Все смеялись. Лезорн потянул Бродара за рукав.

— Слышь ты! — шепнул он.

На этот раз Бродар оглянулся.

Рассказчик продолжал:

— Долгополый падает; Коля помогает ему встать и поднимает позолоченную чашу, которую тот уронил. Не любил этот Коля, когда что-нибудь плохо лежало! Он кланяется, просит извинения; долгополый также рассыпается в любезностях, и вот они уже дружески беседуют, словно приятели, которых водой не разольешь… Однако отдать чашу Коля не спешил.

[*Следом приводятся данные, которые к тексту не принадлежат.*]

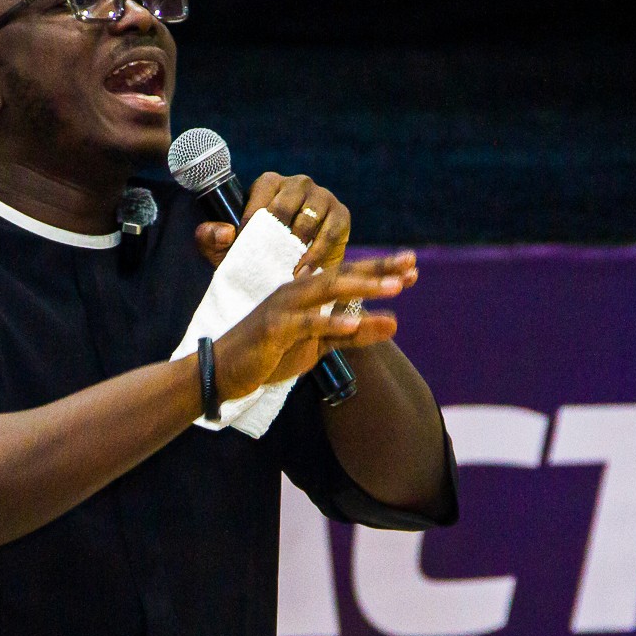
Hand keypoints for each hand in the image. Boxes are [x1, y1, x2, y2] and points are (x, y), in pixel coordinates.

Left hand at [193, 172, 349, 276]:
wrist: (292, 272)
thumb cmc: (256, 253)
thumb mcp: (225, 248)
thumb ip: (210, 237)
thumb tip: (227, 232)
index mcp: (270, 183)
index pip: (262, 193)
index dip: (252, 219)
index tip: (245, 244)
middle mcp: (298, 183)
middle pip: (286, 203)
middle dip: (276, 234)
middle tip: (268, 259)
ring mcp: (322, 197)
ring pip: (309, 217)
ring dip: (297, 247)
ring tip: (287, 270)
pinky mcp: (341, 214)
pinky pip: (330, 231)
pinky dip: (317, 253)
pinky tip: (305, 271)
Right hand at [212, 253, 418, 400]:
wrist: (222, 370)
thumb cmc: (269, 353)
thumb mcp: (317, 344)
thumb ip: (352, 333)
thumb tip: (393, 324)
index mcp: (306, 291)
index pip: (348, 274)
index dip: (380, 269)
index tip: (413, 265)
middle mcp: (296, 291)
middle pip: (342, 274)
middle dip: (378, 268)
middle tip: (411, 265)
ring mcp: (284, 307)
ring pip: (328, 290)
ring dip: (363, 287)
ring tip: (396, 288)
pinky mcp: (274, 328)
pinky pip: (307, 323)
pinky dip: (331, 321)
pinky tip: (356, 320)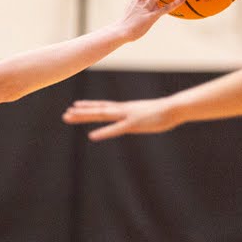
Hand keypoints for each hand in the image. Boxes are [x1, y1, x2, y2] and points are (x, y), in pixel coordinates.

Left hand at [63, 97, 177, 140]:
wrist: (176, 107)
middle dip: (81, 113)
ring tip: (69, 117)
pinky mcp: (134, 125)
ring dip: (84, 116)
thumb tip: (138, 118)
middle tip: (65, 114)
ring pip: (101, 116)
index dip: (88, 106)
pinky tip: (91, 136)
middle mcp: (123, 110)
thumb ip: (139, 115)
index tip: (75, 105)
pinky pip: (116, 130)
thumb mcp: (147, 113)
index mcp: (126, 108)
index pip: (103, 106)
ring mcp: (127, 116)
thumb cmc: (165, 111)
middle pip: (98, 110)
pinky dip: (103, 133)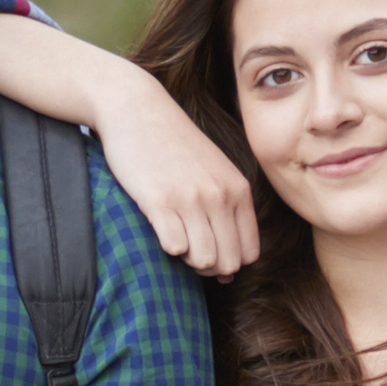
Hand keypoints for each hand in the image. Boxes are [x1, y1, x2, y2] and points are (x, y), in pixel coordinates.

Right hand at [87, 85, 260, 277]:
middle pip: (228, 262)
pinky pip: (175, 247)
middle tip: (188, 249)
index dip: (229, 262)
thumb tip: (228, 274)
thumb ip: (227, 215)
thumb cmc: (173, 146)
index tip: (208, 249)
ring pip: (203, 260)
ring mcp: (191, 198)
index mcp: (238, 190)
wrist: (137, 110)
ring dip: (186, 260)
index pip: (249, 253)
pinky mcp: (159, 200)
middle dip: (208, 268)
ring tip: (174, 239)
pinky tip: (159, 229)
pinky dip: (167, 248)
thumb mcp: (213, 173)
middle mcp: (220, 195)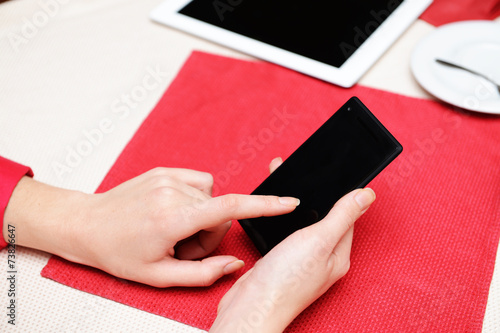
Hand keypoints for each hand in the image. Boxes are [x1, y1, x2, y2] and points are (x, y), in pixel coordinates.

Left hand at [3, 167, 298, 286]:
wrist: (87, 224)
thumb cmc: (118, 253)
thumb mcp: (159, 276)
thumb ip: (203, 273)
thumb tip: (234, 264)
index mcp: (172, 219)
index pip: (229, 209)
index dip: (264, 206)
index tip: (289, 202)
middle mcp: (173, 192)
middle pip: (220, 211)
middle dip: (211, 234)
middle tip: (183, 247)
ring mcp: (168, 178)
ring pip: (211, 198)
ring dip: (202, 217)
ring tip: (174, 229)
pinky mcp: (165, 170)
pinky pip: (200, 183)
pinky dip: (196, 199)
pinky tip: (174, 211)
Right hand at [210, 158, 375, 331]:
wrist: (251, 305)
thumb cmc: (286, 280)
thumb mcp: (318, 240)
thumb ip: (342, 216)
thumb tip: (367, 195)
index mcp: (338, 254)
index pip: (347, 217)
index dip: (340, 193)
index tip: (333, 173)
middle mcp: (322, 258)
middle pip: (324, 218)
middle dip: (315, 194)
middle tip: (305, 172)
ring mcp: (301, 261)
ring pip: (304, 224)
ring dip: (297, 203)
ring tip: (287, 182)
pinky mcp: (282, 261)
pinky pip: (288, 233)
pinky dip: (284, 218)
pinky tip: (276, 211)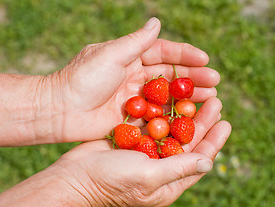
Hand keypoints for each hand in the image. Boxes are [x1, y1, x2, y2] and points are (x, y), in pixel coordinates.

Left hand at [41, 17, 219, 141]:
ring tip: (211, 98)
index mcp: (130, 57)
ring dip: (189, 97)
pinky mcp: (132, 118)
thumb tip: (156, 21)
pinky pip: (157, 116)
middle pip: (170, 75)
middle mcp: (135, 76)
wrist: (59, 110)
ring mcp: (135, 99)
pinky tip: (191, 118)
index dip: (185, 55)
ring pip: (168, 96)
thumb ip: (135, 42)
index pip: (163, 53)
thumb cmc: (82, 79)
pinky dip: (174, 117)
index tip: (205, 59)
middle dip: (193, 78)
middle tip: (215, 82)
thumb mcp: (109, 55)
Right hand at [53, 97, 230, 206]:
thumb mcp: (148, 176)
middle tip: (215, 100)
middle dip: (202, 122)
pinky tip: (172, 97)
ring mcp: (149, 154)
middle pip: (189, 142)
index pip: (199, 160)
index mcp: (170, 183)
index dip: (214, 142)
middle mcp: (162, 168)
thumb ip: (179, 169)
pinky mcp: (135, 142)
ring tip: (199, 95)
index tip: (226, 123)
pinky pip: (156, 125)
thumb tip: (208, 163)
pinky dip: (165, 112)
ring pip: (174, 131)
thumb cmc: (112, 181)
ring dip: (186, 114)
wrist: (75, 176)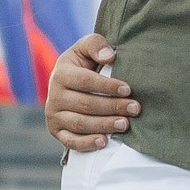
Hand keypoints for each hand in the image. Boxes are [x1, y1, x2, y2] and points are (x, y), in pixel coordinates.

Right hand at [45, 32, 137, 150]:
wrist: (67, 83)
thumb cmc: (83, 63)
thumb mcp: (87, 48)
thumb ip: (96, 45)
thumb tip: (110, 56)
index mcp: (61, 74)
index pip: (85, 81)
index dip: (107, 86)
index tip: (128, 89)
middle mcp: (54, 95)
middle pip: (86, 104)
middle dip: (113, 107)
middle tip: (135, 109)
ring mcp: (54, 115)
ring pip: (80, 123)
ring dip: (104, 125)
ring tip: (125, 124)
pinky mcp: (57, 131)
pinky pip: (71, 141)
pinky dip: (87, 143)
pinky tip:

— Слышь, Бродар! — снова шепнул Лезорн соседу.

Бродар с безразличным видом повернул голову, равнодушный ко всему, что мог услышать.

— Охота тебе увидать своих детей?

— Он еще спрашивает! — воскликнул Бродар. — Да я бы жизни не пожалел за то, чтобы только свидеться с ними!

— Тише, дурачина! Не так громко!

Между тем рассказчик, поощряемый общим вниманием, продолжал:

— Долгополый, состязаясь с офицером в учтивости, приглашает его к себе. Коля отвечает, что, к сожалению, нынче вечером должен отплыть в Индию. Тогда долгополый предлагает его проводить, и вот они топают по городу. Все с ними раскланиваются; сам крючок (судебный следователь) снимает покрышку (шляпу), а Коля в ответ козыряет по-военному — ведь у него половина котелка (головы) выбрита…

Бродар опять погрузился в угрюмое молчание, а Лезорн продолжал чуть слышным шепотом:

— Нет ли у тебя на теле какого-нибудь знака, указанного в перечне твоих особых примет?

— Нет.

— Тогда тебе нужно выжечь отметину над левым локтем. Это можно сделать спичкой. Я научу тебя, как раскрасить выжженное место табаком.

— Спятил ты, что ли?

— Получится вроде старого шрама, — спокойно продолжал Лезорн. — Но этого мало. У тебя все костяшки (зубы) целы? Придется выбить парочку передних… Ты думаешь, я спятил? Ну, так слушай! — и он что-то шепнул ему на ухо.

Бродар вздрогнул.

— Это невозможно, — пробормотал он, — невозможно!